Information provided Block Start

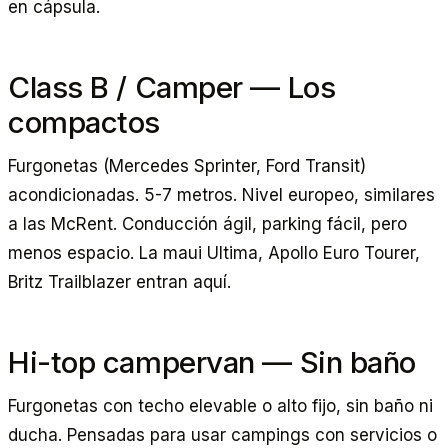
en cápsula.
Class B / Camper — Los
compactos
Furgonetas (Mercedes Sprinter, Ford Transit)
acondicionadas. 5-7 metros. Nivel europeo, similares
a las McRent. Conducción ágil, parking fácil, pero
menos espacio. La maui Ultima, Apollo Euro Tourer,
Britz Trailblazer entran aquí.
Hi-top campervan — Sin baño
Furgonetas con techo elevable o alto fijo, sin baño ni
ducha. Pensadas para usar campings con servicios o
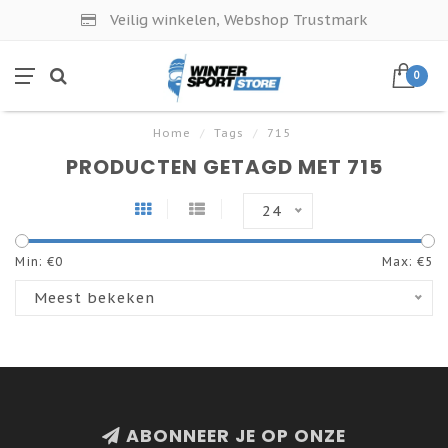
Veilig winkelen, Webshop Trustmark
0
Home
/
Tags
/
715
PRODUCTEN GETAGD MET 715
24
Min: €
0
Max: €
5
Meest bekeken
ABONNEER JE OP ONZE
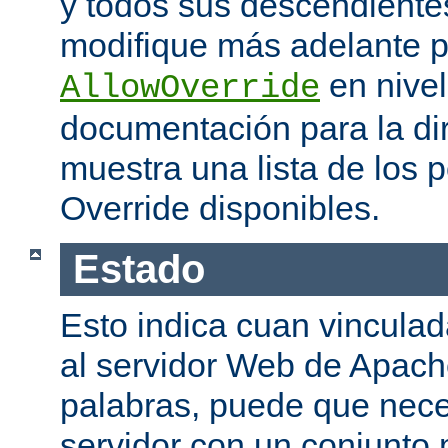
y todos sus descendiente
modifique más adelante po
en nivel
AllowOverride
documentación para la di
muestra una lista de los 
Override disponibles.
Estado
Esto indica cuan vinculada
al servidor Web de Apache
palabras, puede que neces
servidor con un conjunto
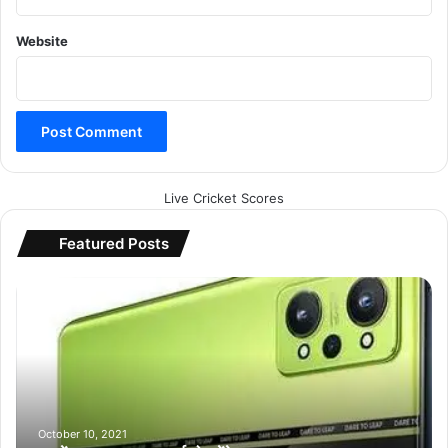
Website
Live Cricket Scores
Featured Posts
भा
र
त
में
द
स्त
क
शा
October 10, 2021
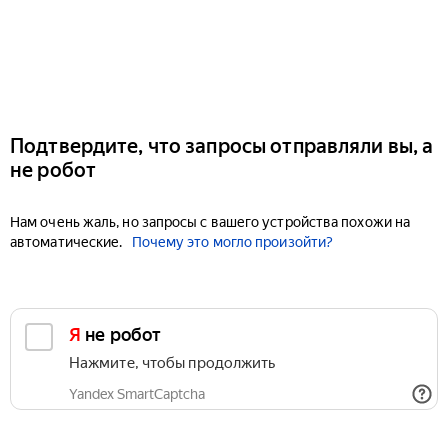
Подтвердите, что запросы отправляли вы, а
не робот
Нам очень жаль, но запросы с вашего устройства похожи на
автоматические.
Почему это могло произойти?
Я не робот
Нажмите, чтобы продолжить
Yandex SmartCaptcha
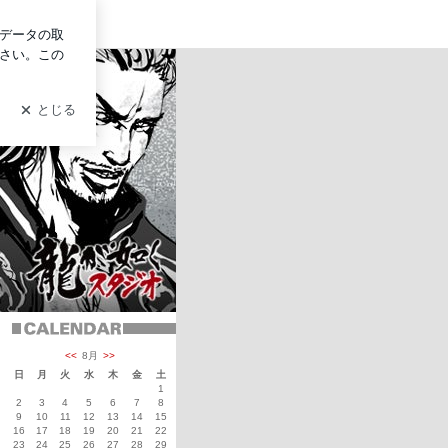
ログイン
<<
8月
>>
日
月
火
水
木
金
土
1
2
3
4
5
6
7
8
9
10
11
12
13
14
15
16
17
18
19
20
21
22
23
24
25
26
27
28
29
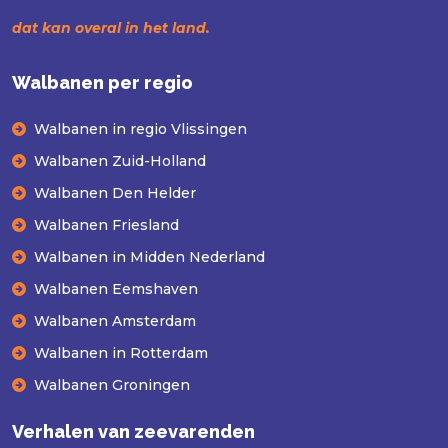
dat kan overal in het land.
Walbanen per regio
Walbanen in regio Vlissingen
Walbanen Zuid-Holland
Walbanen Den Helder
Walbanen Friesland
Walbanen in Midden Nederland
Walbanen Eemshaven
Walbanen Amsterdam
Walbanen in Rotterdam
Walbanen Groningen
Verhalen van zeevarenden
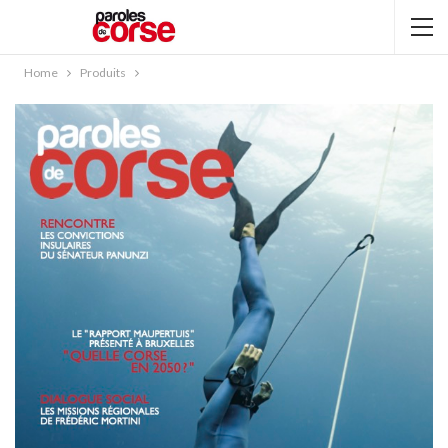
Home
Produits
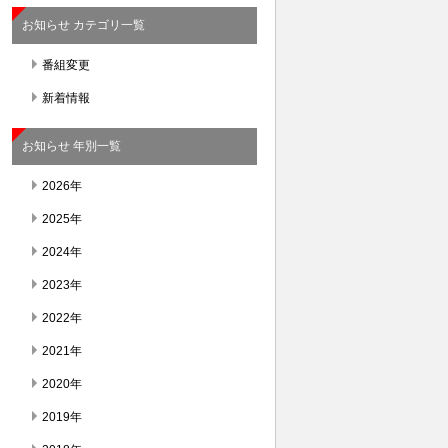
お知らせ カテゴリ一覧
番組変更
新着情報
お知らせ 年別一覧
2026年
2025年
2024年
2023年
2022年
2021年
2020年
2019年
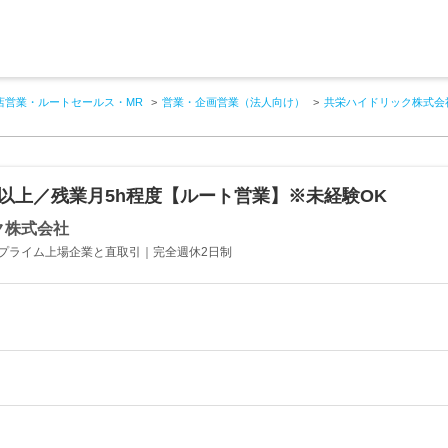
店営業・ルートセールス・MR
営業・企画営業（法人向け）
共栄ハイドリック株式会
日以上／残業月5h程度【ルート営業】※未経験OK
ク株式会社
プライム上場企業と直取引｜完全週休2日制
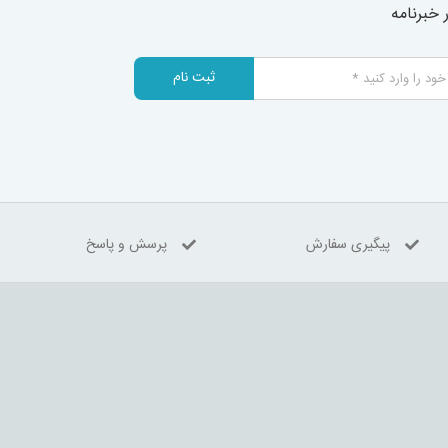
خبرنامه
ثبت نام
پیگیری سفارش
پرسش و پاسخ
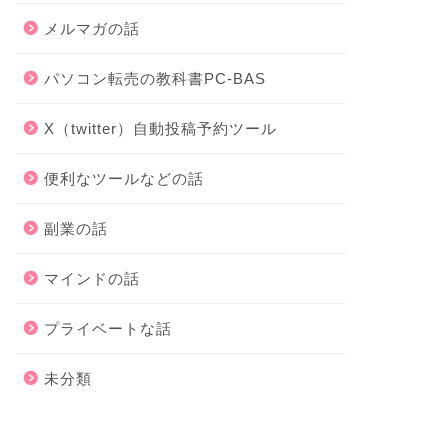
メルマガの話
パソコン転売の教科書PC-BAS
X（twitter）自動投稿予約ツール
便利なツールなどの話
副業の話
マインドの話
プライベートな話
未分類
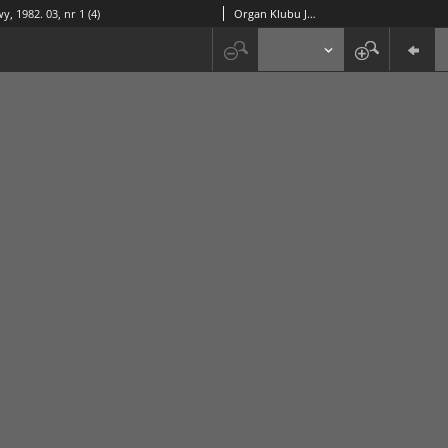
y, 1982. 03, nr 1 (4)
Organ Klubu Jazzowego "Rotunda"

Information provided Block End
Information provided Block Start

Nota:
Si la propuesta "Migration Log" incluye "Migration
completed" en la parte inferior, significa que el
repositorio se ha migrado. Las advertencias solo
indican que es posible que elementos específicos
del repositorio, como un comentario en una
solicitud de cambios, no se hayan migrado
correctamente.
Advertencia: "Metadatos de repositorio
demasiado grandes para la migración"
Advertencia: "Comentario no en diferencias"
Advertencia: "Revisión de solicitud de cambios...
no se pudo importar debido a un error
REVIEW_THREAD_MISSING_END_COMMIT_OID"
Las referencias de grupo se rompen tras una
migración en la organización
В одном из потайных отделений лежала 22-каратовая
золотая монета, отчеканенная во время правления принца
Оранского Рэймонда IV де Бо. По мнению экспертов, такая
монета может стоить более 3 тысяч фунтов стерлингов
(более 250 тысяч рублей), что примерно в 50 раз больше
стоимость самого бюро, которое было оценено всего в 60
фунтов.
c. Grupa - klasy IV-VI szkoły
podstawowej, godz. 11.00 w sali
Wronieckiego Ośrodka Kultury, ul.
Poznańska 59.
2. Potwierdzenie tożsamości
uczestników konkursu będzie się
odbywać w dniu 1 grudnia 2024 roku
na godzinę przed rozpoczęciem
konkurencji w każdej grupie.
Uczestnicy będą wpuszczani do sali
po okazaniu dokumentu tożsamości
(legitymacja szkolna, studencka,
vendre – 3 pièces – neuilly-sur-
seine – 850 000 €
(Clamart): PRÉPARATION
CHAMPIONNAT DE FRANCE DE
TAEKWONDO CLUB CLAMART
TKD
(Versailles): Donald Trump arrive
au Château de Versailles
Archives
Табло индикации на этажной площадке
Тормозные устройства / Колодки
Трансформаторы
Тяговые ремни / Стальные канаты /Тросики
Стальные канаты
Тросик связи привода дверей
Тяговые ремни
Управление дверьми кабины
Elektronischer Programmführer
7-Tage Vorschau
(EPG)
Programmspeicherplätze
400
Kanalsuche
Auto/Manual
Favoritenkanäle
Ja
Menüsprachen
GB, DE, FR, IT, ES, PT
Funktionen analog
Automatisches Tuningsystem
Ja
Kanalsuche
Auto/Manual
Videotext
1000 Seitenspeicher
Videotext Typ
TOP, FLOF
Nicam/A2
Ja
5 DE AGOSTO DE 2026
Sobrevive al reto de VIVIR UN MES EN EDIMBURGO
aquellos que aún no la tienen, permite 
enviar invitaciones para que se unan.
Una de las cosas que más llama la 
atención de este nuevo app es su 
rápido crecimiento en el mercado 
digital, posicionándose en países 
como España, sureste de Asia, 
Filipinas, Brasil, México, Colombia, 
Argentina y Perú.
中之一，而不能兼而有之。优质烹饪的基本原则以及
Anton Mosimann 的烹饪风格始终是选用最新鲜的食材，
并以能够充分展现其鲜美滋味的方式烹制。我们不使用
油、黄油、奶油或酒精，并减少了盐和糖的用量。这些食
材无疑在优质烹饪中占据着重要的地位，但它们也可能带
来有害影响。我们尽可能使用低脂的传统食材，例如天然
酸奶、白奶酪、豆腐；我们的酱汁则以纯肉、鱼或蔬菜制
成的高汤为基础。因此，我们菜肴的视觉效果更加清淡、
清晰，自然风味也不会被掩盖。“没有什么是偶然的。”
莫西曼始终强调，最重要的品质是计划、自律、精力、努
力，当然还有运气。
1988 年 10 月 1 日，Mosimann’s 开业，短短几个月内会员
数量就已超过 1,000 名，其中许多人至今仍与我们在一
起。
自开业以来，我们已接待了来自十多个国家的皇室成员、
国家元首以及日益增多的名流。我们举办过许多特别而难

Information provided Block End

How to complete this task:
Count the lines above that contain the word "migración", matching case exactly, and give only the number.

Answer to the problem:
2